Ganz langsam ließ Becky die Hände sinken. Ihre Wangen glühten. Tom küsste sie mitten auf den Mund.
"Siehst du, Becky. Jetzt ist es vorbei. Von jetzt an darfst du nur noch mich lieben und du darfst auch keinen anderen heiraten. Niemals. Willst du?"
"Sicher! Ich werde nur dich lieben, Tom, und keinen anderen heiraten - aber du auch nicht!"
"Klar! Und auf dem Schulweg gehst du jetzt immer mit mir und beim Spielen wählst du immer mich und ich dich. So macht man das nämlich, wenn man verlobt ist."
"Das gefällt mir. Das hab ich nicht gewusst."
"Ja, das macht Spaß. Als Amy Lawrence und ich…"

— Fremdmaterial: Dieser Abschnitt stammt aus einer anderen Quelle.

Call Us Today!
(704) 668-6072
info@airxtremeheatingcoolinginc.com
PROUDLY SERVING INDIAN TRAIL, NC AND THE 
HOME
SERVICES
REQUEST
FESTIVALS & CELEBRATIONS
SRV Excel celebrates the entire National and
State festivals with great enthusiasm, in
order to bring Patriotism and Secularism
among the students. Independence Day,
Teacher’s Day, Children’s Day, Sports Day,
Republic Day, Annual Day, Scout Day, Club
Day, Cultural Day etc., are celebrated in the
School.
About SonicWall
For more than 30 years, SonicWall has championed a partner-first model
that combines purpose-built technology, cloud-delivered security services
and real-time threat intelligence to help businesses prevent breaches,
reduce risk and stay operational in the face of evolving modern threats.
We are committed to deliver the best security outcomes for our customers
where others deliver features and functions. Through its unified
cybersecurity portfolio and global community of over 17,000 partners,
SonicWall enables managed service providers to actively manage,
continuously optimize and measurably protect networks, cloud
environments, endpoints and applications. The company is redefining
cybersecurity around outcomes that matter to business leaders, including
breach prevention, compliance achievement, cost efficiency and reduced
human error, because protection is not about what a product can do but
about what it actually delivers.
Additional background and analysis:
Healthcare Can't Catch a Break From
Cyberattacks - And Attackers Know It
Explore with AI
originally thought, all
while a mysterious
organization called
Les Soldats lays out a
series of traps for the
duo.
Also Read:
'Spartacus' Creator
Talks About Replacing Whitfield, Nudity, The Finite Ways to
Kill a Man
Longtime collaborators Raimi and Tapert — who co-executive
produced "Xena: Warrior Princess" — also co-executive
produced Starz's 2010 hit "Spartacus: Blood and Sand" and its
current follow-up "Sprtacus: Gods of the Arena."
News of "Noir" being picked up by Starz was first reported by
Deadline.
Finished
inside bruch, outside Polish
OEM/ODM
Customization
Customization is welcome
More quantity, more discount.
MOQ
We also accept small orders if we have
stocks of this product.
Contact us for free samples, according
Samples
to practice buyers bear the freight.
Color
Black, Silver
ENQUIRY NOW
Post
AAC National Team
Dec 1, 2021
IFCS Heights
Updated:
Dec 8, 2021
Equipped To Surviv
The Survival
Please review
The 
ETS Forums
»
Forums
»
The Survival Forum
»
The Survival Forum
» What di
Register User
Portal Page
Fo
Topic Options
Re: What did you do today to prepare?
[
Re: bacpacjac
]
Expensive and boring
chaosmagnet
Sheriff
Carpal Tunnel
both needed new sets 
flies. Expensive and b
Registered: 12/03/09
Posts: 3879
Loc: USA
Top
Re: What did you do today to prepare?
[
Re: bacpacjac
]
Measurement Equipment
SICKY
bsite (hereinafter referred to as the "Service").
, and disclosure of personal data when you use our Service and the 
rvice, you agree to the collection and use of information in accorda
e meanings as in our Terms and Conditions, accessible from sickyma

Tom erkannte an Beckys riesigen Augen, dass er einen Fehler gemacht hatte. Betreten hielt er inne. Becky schluchzte. "Dann bin ich ja gar nicht die Erste, mit der du dich verlobst!"
"Wein doch nicht, Becky. Ich mach mir doch schon lange nichts mehr aus ihr", sagte Tom. Doch als er einen Versuch machte, seinen Arm um Becky zu legen, stieß sie ihn zurück. Sie drehte sich zur Wand und der Tränenstrom floss unentwegt weiter. Tom versuchte mit besänftigenden Worten, sie zu trösten. Aber ohne Erfolg.
Er drehte sich um und ging nach draußen. Unruhig marschierte er auf und ab, immer in der Hoffnung, dass Becky ihr Verhalten bereuen und ihn suchen würde. Doch sie kam nicht. In der Erkenntnis, dass vielleicht doch er einen Fehler gemacht hatte, ging er nochmals zurück ins Klassenzimmer. Becky stand immer noch schluchzend in der Ecke.
"Becky, ich liebe wirklich nur dich", sagte er leise. Doch seine Angebetete schluchzte nur. "Becky, so sag doch was", bat er sie inständig. Daraufhin flossen noch mehr Tränen. Tom holte seinen kostbarsten Schatz hervor - einen Messingknopf, der von der Spitze eines Kamingitters stammte. "Nimm das, Becky, willst du?"
Sie schlug ihm den Knopf aus der Hand.
Tom verließ das Schulhaus und ging fort, mit der festen Absicht, zum Nachmittagsunterricht nicht zu erscheinen. Sehr bald begann Becky ihn zu vermissen. Doch so sehr sie auch suchte und rief, von Tom war weit und breit nichts zu sehen. Voller Selbstvorwürfe setzte sie sich hin und begann wieder zu weinen. Doch schon trafen die ersten Schüler ein. Jetzt musste sie ihren tiefen Kummer verbergen und den langen, öden Nachmittag über sich ergehen lassen. Und sie hatte niemanden, dem sie hätte ihr Herz ausschütten können.